Why is a binary number $z=b_n\dots b_1b_0$ divisible by $3$ iff the amount of $1$'s on the even position $b_{2n}$ minus the amount of $1$'s on odd positions $b_{2n+1}$is divisible by $3$?
So meaning $11000_b$ $(=24)$ is divisible by 3 because we have one $1$ on even and one $1$ on odd Position and $1-1=0$ is divisible by $3$.
$101_b$ $(=5)$is not divisible. Because $2-0=2$ is not divisible by $3$. What is the mathematical explanation?
On
This is the test - in any number base - for the number one greater than the base; that is, the number $r$ in base $n$ that is represented as $11_n$.
Since $n=r-1$, you know that $n^2$ is one more than some multiple of $r$. So the "hundreds" place gives the same value to a variation from a multiple of $r$ as the units place does. And similarly the "thousands" place digit gives the same (negative) variation as the "tens" place does, and so on. Thus the difference between the two alternating digit sums will accurately capture the variation from some multiple of $r$
Even powers of $2$ are congruent to $1$ modulo $3$. Odd powers of $2$ are congruent to $2$ modulo $3$.* So suppose that in the binary representation of some number $k$, there are $m$ $1$'s in the even positions, and $n$ $1$'s in the odd positions.
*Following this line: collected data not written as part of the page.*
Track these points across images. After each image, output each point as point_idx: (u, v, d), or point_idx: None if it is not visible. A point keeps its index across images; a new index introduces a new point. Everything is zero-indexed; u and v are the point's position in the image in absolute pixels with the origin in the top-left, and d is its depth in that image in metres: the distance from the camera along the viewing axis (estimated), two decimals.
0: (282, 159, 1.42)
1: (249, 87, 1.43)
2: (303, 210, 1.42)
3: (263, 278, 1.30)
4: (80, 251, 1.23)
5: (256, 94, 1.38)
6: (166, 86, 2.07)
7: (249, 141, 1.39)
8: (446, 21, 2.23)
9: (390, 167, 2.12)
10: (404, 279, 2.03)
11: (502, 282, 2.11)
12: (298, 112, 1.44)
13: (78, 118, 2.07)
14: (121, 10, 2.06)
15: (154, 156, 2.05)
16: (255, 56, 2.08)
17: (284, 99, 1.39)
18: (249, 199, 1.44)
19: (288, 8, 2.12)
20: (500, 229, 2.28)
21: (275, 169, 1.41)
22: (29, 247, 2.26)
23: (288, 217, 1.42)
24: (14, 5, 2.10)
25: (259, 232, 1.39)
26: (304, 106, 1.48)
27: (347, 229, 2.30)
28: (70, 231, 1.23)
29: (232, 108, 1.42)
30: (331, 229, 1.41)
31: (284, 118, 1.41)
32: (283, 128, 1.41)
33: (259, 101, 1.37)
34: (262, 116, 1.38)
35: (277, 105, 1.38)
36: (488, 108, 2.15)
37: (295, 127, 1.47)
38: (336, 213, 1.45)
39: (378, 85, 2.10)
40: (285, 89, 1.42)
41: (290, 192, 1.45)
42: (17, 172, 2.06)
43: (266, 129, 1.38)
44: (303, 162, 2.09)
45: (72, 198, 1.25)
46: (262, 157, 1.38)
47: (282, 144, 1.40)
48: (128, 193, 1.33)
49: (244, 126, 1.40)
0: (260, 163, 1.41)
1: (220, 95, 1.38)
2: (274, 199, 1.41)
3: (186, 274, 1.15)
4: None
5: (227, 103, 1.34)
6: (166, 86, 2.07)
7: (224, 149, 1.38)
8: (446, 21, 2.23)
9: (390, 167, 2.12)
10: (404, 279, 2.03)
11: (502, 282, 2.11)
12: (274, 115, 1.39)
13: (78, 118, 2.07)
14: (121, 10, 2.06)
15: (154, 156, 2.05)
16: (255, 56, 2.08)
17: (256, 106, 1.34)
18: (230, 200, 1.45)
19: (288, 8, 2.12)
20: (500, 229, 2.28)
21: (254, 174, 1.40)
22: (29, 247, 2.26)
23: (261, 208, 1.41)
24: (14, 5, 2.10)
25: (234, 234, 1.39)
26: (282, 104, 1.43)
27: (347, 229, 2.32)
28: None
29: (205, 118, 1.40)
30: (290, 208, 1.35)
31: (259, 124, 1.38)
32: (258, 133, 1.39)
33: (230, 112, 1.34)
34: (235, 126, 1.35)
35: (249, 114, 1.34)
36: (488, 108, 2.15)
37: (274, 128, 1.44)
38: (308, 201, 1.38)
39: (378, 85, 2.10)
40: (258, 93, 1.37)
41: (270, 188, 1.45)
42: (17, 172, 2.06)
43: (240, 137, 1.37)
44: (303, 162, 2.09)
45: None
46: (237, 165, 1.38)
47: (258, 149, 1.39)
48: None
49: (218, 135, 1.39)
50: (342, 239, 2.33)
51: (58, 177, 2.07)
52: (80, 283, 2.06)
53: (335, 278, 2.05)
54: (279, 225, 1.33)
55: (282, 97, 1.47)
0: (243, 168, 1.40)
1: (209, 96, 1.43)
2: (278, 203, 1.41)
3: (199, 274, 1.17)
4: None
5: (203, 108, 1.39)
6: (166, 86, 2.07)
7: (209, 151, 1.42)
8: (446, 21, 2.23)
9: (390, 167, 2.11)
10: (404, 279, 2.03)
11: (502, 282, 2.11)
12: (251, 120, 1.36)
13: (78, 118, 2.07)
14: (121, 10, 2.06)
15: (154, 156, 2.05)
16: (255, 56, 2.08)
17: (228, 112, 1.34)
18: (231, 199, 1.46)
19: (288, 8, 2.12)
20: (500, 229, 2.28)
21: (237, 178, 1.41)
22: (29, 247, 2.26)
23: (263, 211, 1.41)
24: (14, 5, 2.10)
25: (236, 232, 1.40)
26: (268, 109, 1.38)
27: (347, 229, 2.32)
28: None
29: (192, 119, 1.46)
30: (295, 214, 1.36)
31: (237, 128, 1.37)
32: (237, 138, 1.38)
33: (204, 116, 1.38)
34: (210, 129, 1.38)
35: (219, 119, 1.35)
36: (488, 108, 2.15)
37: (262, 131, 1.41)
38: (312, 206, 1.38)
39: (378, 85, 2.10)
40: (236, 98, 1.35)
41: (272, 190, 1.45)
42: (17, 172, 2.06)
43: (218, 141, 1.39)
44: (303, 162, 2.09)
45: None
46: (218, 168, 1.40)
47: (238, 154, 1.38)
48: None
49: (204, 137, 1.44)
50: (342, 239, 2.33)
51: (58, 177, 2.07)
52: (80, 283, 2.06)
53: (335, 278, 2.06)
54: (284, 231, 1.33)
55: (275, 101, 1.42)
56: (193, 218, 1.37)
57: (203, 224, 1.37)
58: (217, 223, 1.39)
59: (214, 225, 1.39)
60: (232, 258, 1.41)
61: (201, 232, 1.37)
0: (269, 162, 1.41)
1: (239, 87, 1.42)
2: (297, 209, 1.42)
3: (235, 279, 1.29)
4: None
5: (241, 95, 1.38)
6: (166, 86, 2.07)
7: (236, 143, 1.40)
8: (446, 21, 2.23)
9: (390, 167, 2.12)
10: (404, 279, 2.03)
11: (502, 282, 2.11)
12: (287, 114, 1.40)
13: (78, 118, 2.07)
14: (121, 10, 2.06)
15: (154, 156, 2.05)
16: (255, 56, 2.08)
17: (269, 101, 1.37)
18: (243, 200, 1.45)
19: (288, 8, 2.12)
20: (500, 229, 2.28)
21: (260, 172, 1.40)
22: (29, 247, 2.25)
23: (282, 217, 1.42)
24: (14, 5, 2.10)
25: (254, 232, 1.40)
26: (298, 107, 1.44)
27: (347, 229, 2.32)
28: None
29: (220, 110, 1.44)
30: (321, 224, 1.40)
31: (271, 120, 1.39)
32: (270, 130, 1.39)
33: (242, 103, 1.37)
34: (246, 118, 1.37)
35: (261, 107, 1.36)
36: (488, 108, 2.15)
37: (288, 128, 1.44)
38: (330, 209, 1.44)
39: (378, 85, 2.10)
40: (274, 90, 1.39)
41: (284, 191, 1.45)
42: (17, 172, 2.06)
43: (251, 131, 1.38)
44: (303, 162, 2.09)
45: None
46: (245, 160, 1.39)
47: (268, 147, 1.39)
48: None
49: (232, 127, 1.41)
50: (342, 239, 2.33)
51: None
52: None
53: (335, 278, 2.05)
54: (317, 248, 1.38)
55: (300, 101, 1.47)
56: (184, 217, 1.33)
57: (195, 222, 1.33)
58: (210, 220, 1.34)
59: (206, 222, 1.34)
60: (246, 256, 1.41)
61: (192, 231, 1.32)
Then,
\begin{align} k & \equiv m+2n \mod 3 \\ & \equiv m+2n-3n \mod 3 \\ & \equiv m-n \mod 3 \end{align}
Therefore, in order for $k$ to be congruent to $0$ modulo $3$ (that is, divisible by $3$), $m$ and $n$ must be congruent modulo $3$. In other words, $m$ and $n$ must differ by a multiple of $3$.
*There are a few ways to see this. One of the simplest is induction: Observe that $2^0 = 1$ and $2^1 = 2$, then
\begin{align} 2^{r+2} & = 4 \times 2^r \\ & = 2^r + 3 \times 2^r \\ & \equiv 2^r \mod 3 \end{align}